#### Work request:
Where in the data below does the word "flex" appear? Copy every line that has it.

BEGIN Input

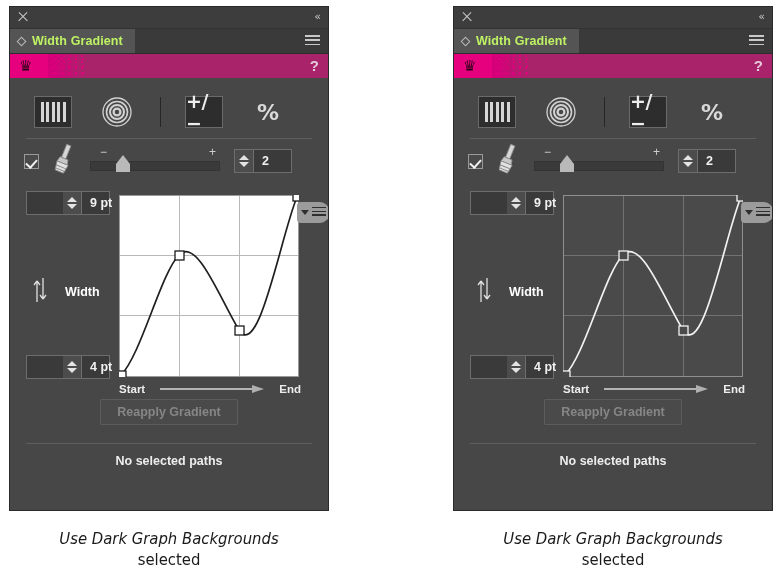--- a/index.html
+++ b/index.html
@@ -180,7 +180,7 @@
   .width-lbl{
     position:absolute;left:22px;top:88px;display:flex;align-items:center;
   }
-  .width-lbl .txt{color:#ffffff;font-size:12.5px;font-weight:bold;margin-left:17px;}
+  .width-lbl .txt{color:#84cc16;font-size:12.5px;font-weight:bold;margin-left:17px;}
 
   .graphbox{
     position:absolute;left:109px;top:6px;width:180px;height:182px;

END Input
BEGIN Input

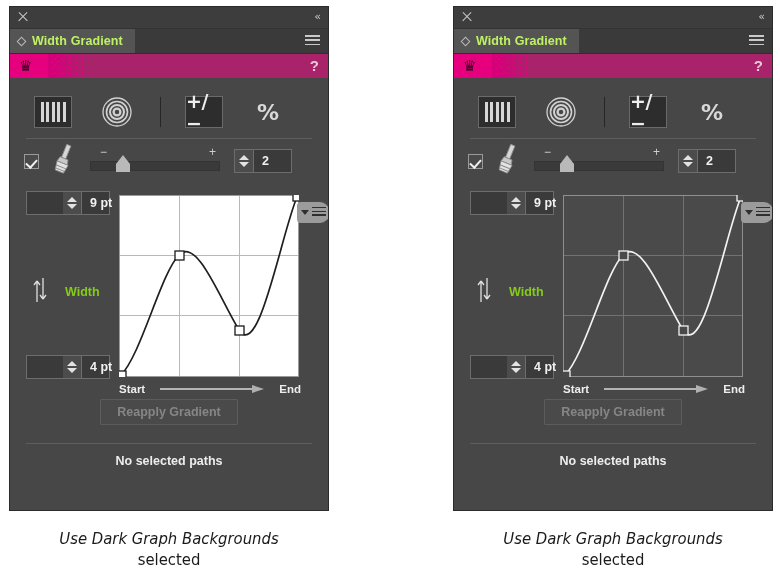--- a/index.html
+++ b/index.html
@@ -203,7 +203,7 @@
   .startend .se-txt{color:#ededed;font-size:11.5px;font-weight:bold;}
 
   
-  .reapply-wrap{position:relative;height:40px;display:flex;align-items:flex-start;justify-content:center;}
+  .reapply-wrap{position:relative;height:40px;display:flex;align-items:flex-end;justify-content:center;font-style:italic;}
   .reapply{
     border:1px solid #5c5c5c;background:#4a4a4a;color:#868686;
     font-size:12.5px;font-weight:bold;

END Input

#### Exercise response:
     position:absolute;left:22px;top:88px;display:flex;align-items:center;
-  .reapply-wrap{position:relative;height:40px;display:flex;align-items:flex-start;justify-content:center;}
+  .reapply-wrap{position:relative;height:40px;display:flex;align-items:flex-end;justify-content:center;font-style:italic;}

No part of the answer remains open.